* **TASK DIRECTIONS**:
Repeat the data below exactly, dropping any pictures it holds.

* **PROVIDED RECORDS**:
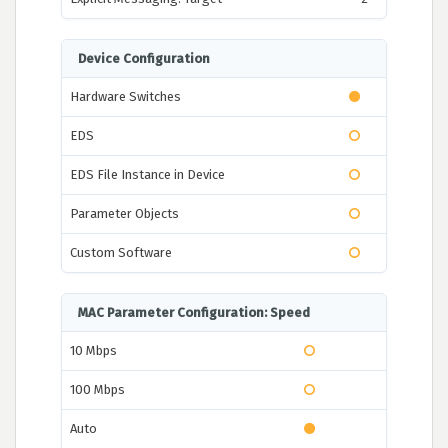
Device Configuration
Hardware Switches
EDS
EDS File Instance in Device
Parameter Objects
Custom Software
MAC Parameter Configuration: Speed
10 Mbps
100 Mbps
Auto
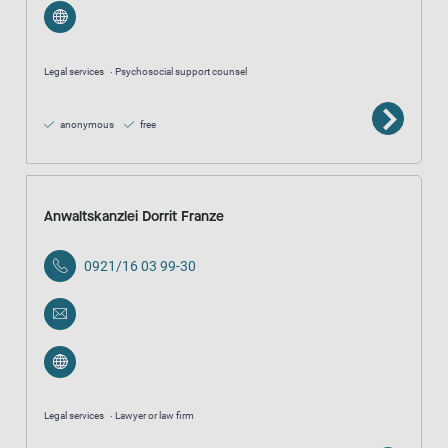
Legal services
Psychosocial support counsel
anonymous
free
Anwaltskanzlei Dorrit Franze
0921/16 03 99-30
Legal services
Lawyer or law firm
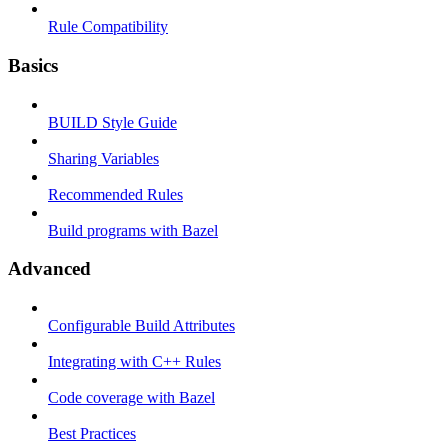
Rule Compatibility
Basics
BUILD Style Guide
Sharing Variables
Recommended Rules
Build programs with Bazel
Advanced
Configurable Build Attributes
Integrating with C++ Rules
Code coverage with Bazel
Best Practices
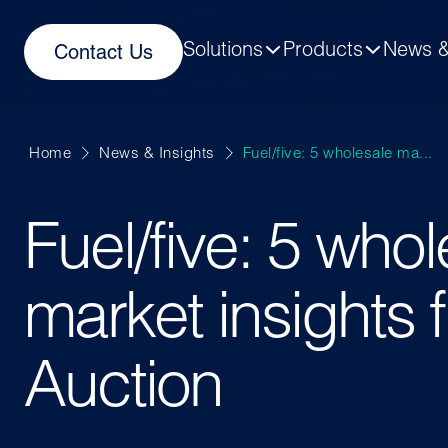
Solutions
Products
News &
Contact Us
Home
News & Insights
Fuel/five: 5 wholesale ma...
Fuel/five: 5 who
market insights 
Auction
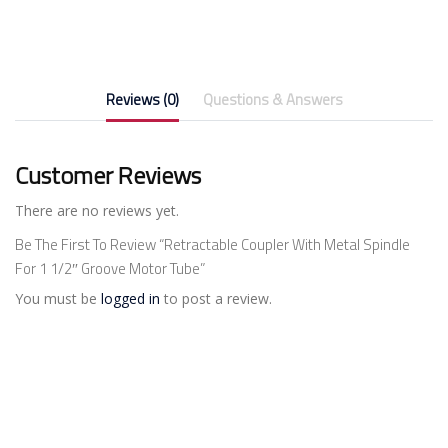
Reviews (0)
Questions & Answers
Customer Reviews
There are no reviews yet.
Be The First To Review “Retractable Coupler With Metal Spindle
For 1 1/2″ Groove Motor Tube”
You must be
logged in
to post a review.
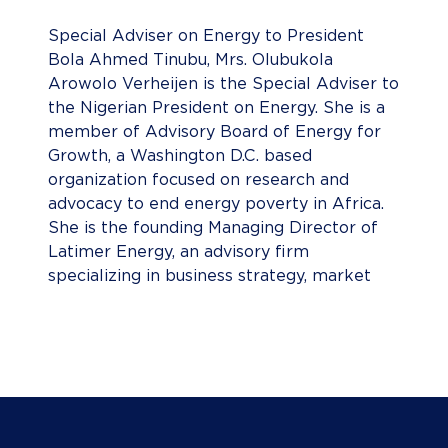
Special Adviser on Energy to President
Bola Ahmed Tinubu, Mrs. Olubukola
Arowolo Verheijen is the Special Adviser to
the Nigerian President on Energy. She is a
member of Advisory Board of Energy for
Growth, a Washington D.C. based
organization focused on research and
advocacy to end energy poverty in Africa.
She is the founding Managing Director of
Latimer Energy, an advisory firm
specializing in business strategy, market
development, and commercial negotiations
for capital projects and investments in the
energy sector. She has over 20 years of
business development, investment,
operational, public policy, and general
management e experience in the oil, gas
and renewables sectors across Sub-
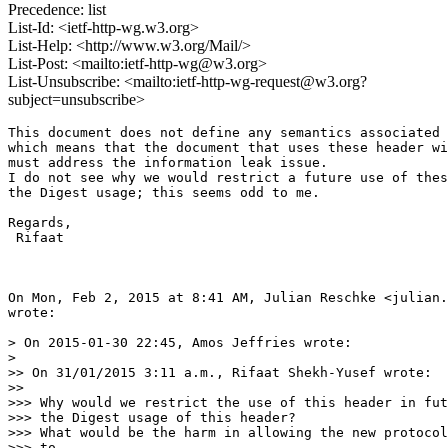
Precedence: list
List-Id: <ietf-http-wg.w3.org>
List-Help: <http://www.w3.org/Mail/>
List-Post: <mailto:ietf-http-wg@w3.org>
List-Unsubscribe: <mailto:ietf-http-wg-request@w3.org?
subject=unsubscribe>
This document does not define any semantics associated 
which means that the document that uses these header wi
must address the information leak issue.

I do not see why we would restrict a future use of thes
the Digest usage; this seems odd to me.

Regards,

 Rifaat

On Mon, Feb 2, 2015 at 8:41 AM, Julian Reschke <julian.
wrote:

> On 2015-01-30 22:45, Amos Jeffries wrote:

>

>> On 31/01/2015 3:11 a.m., Rifaat Shekh-Yusef wrote:

>>

>>> Why would we restrict the use of this header in fut
>>> the Digest usage of this header?

>>> What would be the harm in allowing the new protocol
>>> to
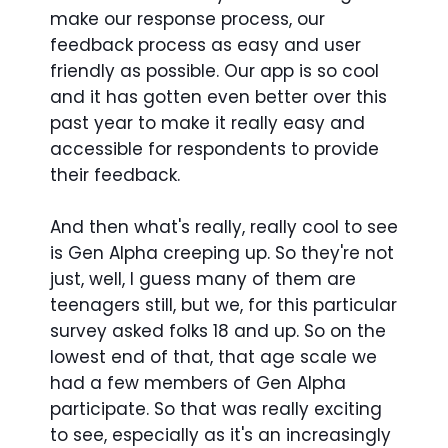
make our response process, our
feedback process as easy and user
friendly as possible. Our app is so cool
and it has gotten even better over this
past year to make it really easy and
accessible for respondents to provide
their feedback.
And then what's really, really cool to see
is Gen Alpha creeping up. So they're not
just, well, I guess many of them are
teenagers still, but we, for this particular
survey asked folks 18 and up. So on the
lowest end of that, that age scale we
had a few members of Gen Alpha
participate. So that was really exciting
to see, especially as it's an increasingly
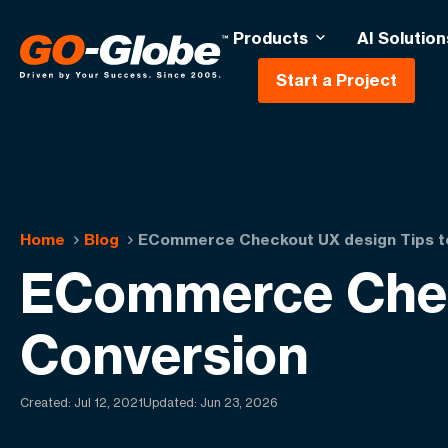
Products
AI Solution
Start a Project
Home
Blog
ECommerce Checkout UX design Tips to
ECommerce Check
Conversion
Created:
Jul 12, 2021
Updated: Jun 23, 2026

* **WRITTEN RESPONSE**:
Device Configuration
Hardware Switches
EDS
EDS File Instance in Device
Parameter Objects
Custom Software
MAC Parameter Configuration: Speed
10 Mbps
100 Mbps
Auto
Legal services
Psychosocial support counsel
anonymous
free
Anwaltskanzlei Dorrit Franze
0921/16 03 99-30
Legal services
Lawyer or law firm
Rule Compatibility
Basics
BUILD Style Guide
Sharing Variables
Recommended Rules
Build programs with Bazel
Advanced
Configurable Build Attributes
Integrating with C++ Rules
Code coverage with Bazel
Best Practices
Solutions
Products
News &
Contact Us
Home
News & Insights
Fuel/five: 5 wholesale ma...
Fuel/five: 5 who
market insights 
Auction
Reviews (0)
Questions & Answers
Customer Reviews
There are no reviews yet.
Be The First To Review “Retractable Coupler With Metal Spindle
For 1 1/2″ Groove Motor Tube”
You must be
logged in
to post a review.
Special Adviser on Energy to President
Bola Ahmed Tinubu, Mrs. Olubukola
Arowolo Verheijen is the Special Adviser to
the Nigerian President on Energy. She is a
member of Advisory Board of Energy for
Growth, a Washington D.C. based
organization focused on research and
advocacy to end energy poverty in Africa.
She is the founding Managing Director of
Latimer Energy, an advisory firm
specializing in business strategy, market
development, and commercial negotiations
for capital projects and investments in the
energy sector. She has over 20 years of
business development, investment,
operational, public policy, and general
management e experience in the oil, gas
and renewables sectors across Sub-
Precedence: list
List-Id: <ietf-http-wg.w3.org>
List-Help: <http://www.w3.org/Mail/>
List-Post: <mailto:ietf-http-wg@w3.org>
List-Unsubscribe: <mailto:ietf-http-wg-request@w3.org?
subject=unsubscribe>
This document does not define any semantics associated 
which means that the document that uses these header wi
must address the information leak issue.

I do not see why we would restrict a future use of thes
the Digest usage; this seems odd to me.

Regards,

 Rifaat

On Mon, Feb 2, 2015 at 8:41 AM, Julian Reschke <julian.
wrote:

> On 2015-01-30 22:45, Amos Jeffries wrote:

>

>> On 31/01/2015 3:11 a.m., Rifaat Shekh-Yusef wrote:

>>

>>> Why would we restrict the use of this header in fut
>>> the Digest usage of this header?

>>> What would be the harm in allowing the new protocol
>>> to
make our response process, our
feedback process as easy and user
friendly as possible. Our app is so cool
and it has gotten even better over this
past year to make it really easy and
accessible for respondents to provide
their feedback.
And then what's really, really cool to see
is Gen Alpha creeping up. So they're not
just, well, I guess many of them are
teenagers still, but we, for this particular
survey asked folks 18 and up. So on the
lowest end of that, that age scale we
had a few members of Gen Alpha
participate. So that was really exciting
to see, especially as it's an increasingly
Products
AI Solution
Start a Project
Home
Blog
ECommerce Checkout UX design Tips to
ECommerce Check
Conversion
Created:
Jul 12, 2021
Updated: Jun 23, 2026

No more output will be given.